First met: Totally random by asking for directions, June 2014 while on vacation at Disney World (L)

Engaged: Aug. 21, 2014

Married: Dec. 1, 2014

ICE phone contact: sometime in early Dec. 2014- Co-operated, retained attorney who advised the same.

Filed stand alone i-130: January 2015 (VSC)

ICE home visit, schedule time to go to DHS office and NTA issued, date TBD, was not detained and released on own recognizance within an hour: January, 2015.

NOA1: Feb. 20, 2015.

Transfer to CSC to balance workloads: August 2015

1)First Master Calendar Hearing: Sept. 9, 2015-Continued based on pending i-130, new court date in 6mo.
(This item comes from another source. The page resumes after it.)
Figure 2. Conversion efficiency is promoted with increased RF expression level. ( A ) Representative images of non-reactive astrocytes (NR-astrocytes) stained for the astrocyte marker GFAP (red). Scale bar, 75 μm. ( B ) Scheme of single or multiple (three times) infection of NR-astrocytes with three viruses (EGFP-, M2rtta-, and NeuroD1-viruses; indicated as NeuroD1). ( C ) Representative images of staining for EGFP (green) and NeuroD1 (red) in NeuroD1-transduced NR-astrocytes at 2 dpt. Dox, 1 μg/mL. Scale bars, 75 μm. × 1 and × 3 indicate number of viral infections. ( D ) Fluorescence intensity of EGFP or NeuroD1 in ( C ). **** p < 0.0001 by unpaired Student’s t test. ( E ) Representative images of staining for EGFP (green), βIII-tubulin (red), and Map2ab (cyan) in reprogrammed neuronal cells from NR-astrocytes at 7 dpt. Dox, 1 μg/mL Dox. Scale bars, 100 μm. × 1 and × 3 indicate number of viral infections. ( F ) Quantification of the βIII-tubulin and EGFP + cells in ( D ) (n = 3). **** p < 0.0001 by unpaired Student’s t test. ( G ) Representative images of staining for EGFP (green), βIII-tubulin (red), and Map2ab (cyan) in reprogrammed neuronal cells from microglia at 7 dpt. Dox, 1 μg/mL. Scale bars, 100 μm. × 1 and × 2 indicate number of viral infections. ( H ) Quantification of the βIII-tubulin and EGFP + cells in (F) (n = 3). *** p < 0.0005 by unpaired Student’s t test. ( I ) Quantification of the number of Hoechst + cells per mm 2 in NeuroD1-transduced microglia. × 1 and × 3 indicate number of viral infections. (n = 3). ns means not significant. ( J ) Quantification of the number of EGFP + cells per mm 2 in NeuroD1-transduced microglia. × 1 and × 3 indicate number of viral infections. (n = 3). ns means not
Congressional Inquiry: Dec 8. 2015

***i-130 APPROVED WITHOUT INTERVIEW: Dec. 21, 2015** :dancing:

2)Second Master Hearing: March 9, 2016- Removal proceedings terminated w/o prejudice based on approved i-130!! Remanded to USCIS to begin AOS process :dance:

(AOS AFTER TERMINATION)

Filed AOS packet: March 16, 2016.

NOA1: March 21, 2016.

Biometrics: April 20, 2016.

RFE Initial evidence: April 21, 2016 for birth cert/translation and Q1/B1 i94s

RFE response received: May 10, 2016.

EAD approval: May 25, 2016- Card arrived at attorney's office! Could not pick up until May 30 because we were at Disney World again :):D

Notice of missing medical exam: July 2016 (Done on purpose to avoid expiration, we will bring it to the interview as stated in notice)

Inquiry about case status: Sept 2016- Case pending interview at local office.

Inquiry about case status again: Oct. 2016- Due to factors not related to your case, anticipate a delay in processing

HAPPY 2YR ANNIVERSARY TO US!!

Infopass #1 at local office: Dec. 19, 2016- Case pending background/security checks, advised when to renew EAD #2

Waiting on interview at local office...... :clock:

Sent EAD renewal: Feb 10, 2016

EAD#2 NOA1: March 3, 2016

INTERVIEW SCHEDULED!!: interview on March 27, 2017

Text notification, new card being produced: March 29, 2017!!!

*~*~*~*818 DAYS TOTAL*~*~*~

"A smooth sea never made a skilled sailor."